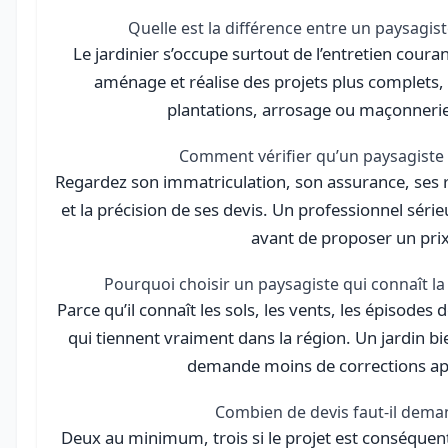
Quelle est la différence entre un paysagiste
Le jardinier s’occupe surtout de l’entretien coura
aménage et réalise des projets plus complets, 
plantations, arrosage ou maçonneri
Comment vérifier qu’un paysagiste e
Regardez son immatriculation, son assurance, ses réa
et la précision de ses devis. Un professionnel série
avant de proposer un prix
Pourquoi choisir un paysagiste qui connaît la
Parce qu’il connaît les sols, les vents, les épisodes 
qui tiennent vraiment dans la région. Un jardin bie
demande moins de corrections ap
Combien de devis faut-il dema
Deux au minimum, trois si le projet est conséquen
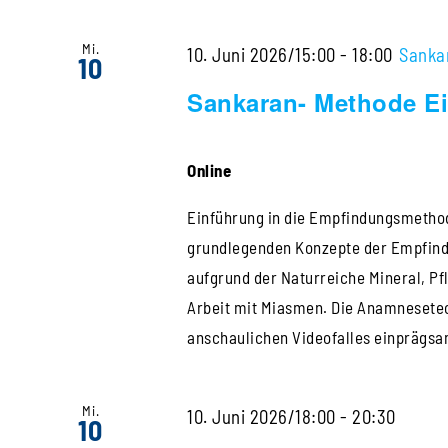
Mi.
10. Juni 2026/15:00
-
18:00
Sanka
10
Sankaran- Methode Ei
Online
Einführung in die Empfindungsmethode
grundlegenden Konzepte der Empfindu
aufgrund der Naturreiche Mineral, Pf
Arbeit mit Miasmen. Die Anamnesetec
anschaulichen Videofalles einprägsam 
Mi.
Steine
10. Juni 2026/18:00
-
20:30
10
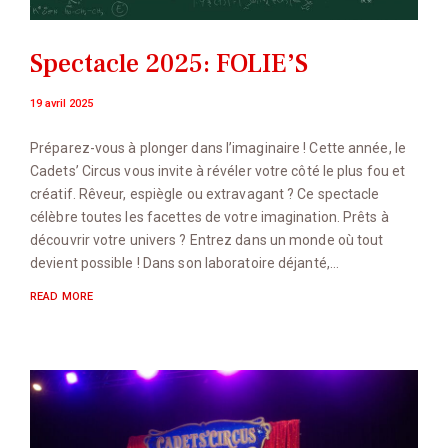
Spectacle 2025: FOLIE’S
19 avril 2025
Préparez-vous à plonger dans l’imaginaire ! Cette année, le
Cadets’ Circus vous invite à révéler votre côté le plus fou et
créatif. Rêveur, espiègle ou extravagant ? Ce spectacle
célèbre toutes les facettes de votre imagination. Prêts à
découvrir votre univers ? Entrez dans un monde où tout
devient possible ! Dans son laboratoire déjanté,…
READ MORE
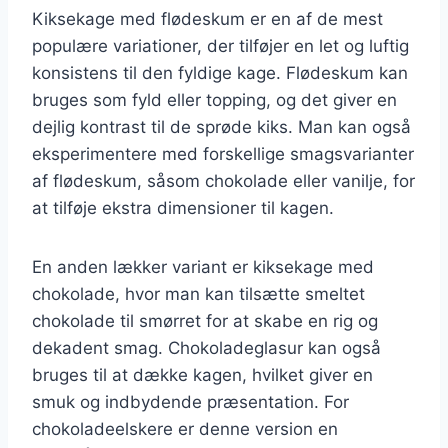
Kiksekage med flødeskum er en af de mest
populære variationer, der tilføjer en let og luftig
konsistens til den fyldige kage. Flødeskum kan
bruges som fyld eller topping, og det giver en
dejlig kontrast til de sprøde kiks. Man kan også
eksperimentere med forskellige smagsvarianter
af flødeskum, såsom chokolade eller vanilje, for
at tilføje ekstra dimensioner til kagen.
En anden lækker variant er kiksekage med
chokolade, hvor man kan tilsætte smeltet
chokolade til smørret for at skabe en rig og
dekadent smag. Chokoladeglasur kan også
bruges til at dække kagen, hvilket giver en
smuk og indbydende præsentation. For
chokoladeelskere er denne version en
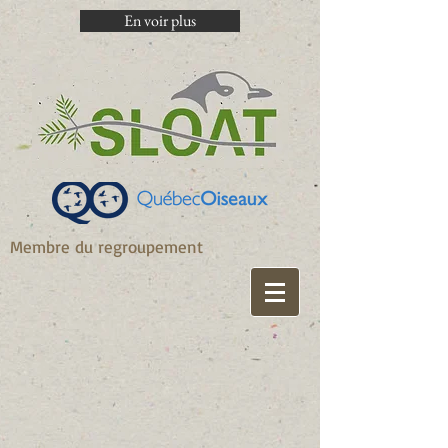
En voir plus
Membre du regroupement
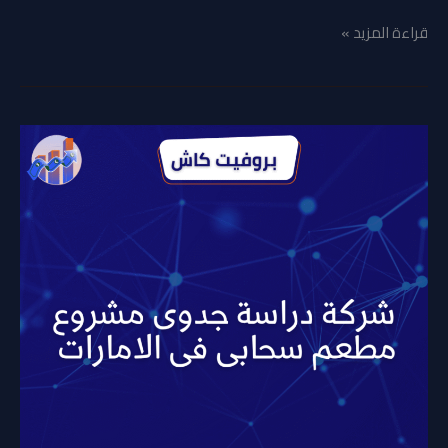
قراءة المزيد »
دراسة
جدوى
مشروع
مطعم
سحابي
في
الإمارات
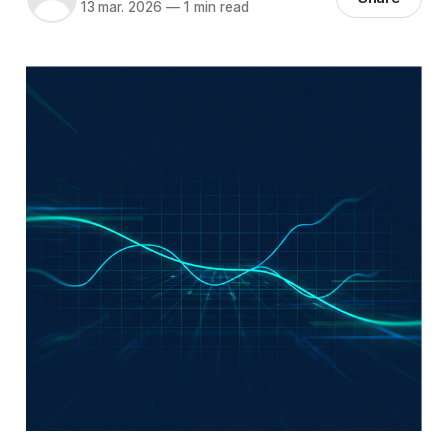
13 mar. 2026
—
1 min read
____
What you will do ▸ Output all of the data word for word, excluding any pictures.

Answer space ▸
Quelle est la différence entre un paysagiste
Le jardinier s’occupe surtout de l’entretien coura
aménage et réalise des projets plus complets, 
plantations, arrosage ou maçonneri
Comment vérifier qu’un paysagiste e
Regardez son immatriculation, son assurance, ses réa
et la précision de ses devis. Un professionnel série
avant de proposer un prix
Pourquoi choisir un paysagiste qui connaît la
Parce qu’il connaît les sols, les vents, les épisodes 
qui tiennent vraiment dans la région. Un jardin bie
demande moins de corrections ap
Combien de devis faut-il dema
Deux au minimum, trois si le projet est conséquen
Mi.
10. Juni 2026/15:00
-
18:00
Sanka
10
Sankaran- Methode Ei
Online
Einführung in die Empfindungsmethode
grundlegenden Konzepte der Empfindu
aufgrund der Naturreiche Mineral, Pf
Arbeit mit Miasmen. Die Anamnesetec
anschaulichen Videofalles einprägsam 
Mi.
Steine
10. Juni 2026/18:00
-
20:30
10
Spectacle 2025: FOLIE’S
19 avril 2025
Préparez-vous à plonger dans l’imaginaire ! Cette année, le
Cadets’ Circus vous invite à révéler votre côté le plus fou et
créatif. Rêveur, espiègle ou extravagant ? Ce spectacle
célèbre toutes les facettes de votre imagination. Prêts à
découvrir votre univers ? Entrez dans un monde où tout
devient possible ! Dans son laboratoire déjanté,…
READ MORE
Kiksekage med flødeskum er en af de mest
populære variationer, der tilføjer en let og luftig
konsistens til den fyldige kage. Flødeskum kan
bruges som fyld eller topping, og det giver en
dejlig kontrast til de sprøde kiks. Man kan også
eksperimentere med forskellige smagsvarianter
af flødeskum, såsom chokolade eller vanilje, for
at tilføje ekstra dimensioner til kagen.
En anden lækker variant er kiksekage med
chokolade, hvor man kan tilsætte smeltet
chokolade til smørret for at skabe en rig og
dekadent smag. Chokoladeglasur kan også
bruges til at dække kagen, hvilket giver en
smuk og indbydende præsentation. For
chokoladeelskere er denne version en
En voir plus
Membre du regroupement
قراءة المزيد »
دراسة
جدوى
مشروع
مطعم
سحابي
في
الإمارات
13 mar. 2026
—
1 min read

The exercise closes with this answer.